Significance: José Guerra, a former senior central bank economist quoted in today’s opposition daily El Universal, notes that the link between oil income and economic output has been broken, due to strong private sector disinvestment (amid a hostile, uncertain atmosphere), and a fall in the volume of oil output. Venezuelan oil is currently fetching about US$70/barrel, but there are signs that despite the recent devaluation the government of President Hugo Chávez will not easily be able to spend its way of the current economic crisis.

Guerra expects real GDP to contract between 7.5% and 8.0% (year-on-year) in the first quarter of 2010, following on from a drop of 5.8% in the fourth quarter of 2009. Luis Vicente León of the market research firm Datanálisis said that the basic goods scarcity index was tipping backwards again, following some improvement in 2009. Datanálisis estimates that shoppers were unable to access the basic basket of essential goods in 17% of all retail outlets at the end of March.

This was up sharply on 8% in March 2009, but is still far from the worst peak of 33% in 2008, León explained.
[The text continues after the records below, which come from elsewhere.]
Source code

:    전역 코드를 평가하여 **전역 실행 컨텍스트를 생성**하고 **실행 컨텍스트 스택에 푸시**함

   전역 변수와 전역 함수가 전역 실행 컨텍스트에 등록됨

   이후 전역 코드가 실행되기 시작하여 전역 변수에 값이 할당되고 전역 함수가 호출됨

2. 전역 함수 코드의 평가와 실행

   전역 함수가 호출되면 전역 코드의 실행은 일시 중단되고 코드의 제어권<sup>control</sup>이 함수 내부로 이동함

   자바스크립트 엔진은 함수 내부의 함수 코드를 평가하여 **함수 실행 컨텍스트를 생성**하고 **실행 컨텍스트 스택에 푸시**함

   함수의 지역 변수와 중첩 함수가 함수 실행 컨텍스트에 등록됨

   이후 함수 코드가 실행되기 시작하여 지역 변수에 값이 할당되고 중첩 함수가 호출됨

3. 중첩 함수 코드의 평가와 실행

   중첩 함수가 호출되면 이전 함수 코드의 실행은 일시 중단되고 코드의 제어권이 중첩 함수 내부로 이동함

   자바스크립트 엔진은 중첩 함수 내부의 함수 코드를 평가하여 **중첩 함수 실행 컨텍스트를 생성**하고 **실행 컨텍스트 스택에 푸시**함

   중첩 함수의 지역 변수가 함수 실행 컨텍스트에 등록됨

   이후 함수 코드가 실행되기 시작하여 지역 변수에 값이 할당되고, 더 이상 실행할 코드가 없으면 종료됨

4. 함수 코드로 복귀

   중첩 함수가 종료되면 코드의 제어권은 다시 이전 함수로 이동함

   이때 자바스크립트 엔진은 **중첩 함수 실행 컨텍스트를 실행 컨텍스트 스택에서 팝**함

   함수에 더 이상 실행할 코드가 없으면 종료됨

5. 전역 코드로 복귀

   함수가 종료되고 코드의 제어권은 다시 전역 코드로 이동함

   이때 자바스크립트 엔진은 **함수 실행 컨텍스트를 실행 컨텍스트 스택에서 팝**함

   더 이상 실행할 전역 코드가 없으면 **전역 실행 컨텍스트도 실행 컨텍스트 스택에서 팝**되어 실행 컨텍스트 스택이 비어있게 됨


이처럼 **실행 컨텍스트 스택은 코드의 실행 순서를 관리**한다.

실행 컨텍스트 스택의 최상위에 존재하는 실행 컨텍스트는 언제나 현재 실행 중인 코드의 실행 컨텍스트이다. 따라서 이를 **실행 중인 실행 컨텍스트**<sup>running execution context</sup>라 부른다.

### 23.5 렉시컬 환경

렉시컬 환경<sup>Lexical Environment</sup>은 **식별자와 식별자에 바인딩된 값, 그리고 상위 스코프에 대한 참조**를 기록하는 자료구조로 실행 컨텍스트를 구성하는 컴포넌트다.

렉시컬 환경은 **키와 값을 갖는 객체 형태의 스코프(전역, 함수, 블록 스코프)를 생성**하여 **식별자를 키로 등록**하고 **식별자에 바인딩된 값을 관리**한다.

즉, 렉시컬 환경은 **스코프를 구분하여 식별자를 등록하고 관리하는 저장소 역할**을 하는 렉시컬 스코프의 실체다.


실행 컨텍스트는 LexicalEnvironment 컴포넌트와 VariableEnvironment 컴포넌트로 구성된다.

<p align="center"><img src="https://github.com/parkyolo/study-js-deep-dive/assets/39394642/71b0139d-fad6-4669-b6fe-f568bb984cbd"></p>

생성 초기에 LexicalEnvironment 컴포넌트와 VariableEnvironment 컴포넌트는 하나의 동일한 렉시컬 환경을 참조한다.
He said that the situation was not critical yet, but noted that the government’s price freezes and its intervention in some key food sectors had exacerbated, rather than ameliorated, supply problems. He said that the recent intervention in food companies run by Ricardo Fernández Barrueco, a businessman and banker formerly allied to the government, had resulted in particular problems for the state-run ‘Mercal’ food store chain, which previously sourced products from Barrueco’s companies.

Guerra noted that total financial sector lending was down 16% year-on-year in real terms in the first quarter. Car production and sales were down 30% and 50% year-on-year respectively, he estimated. Continued dollar shortages for imports and the severe electricity crisis are also taking their toll, he added."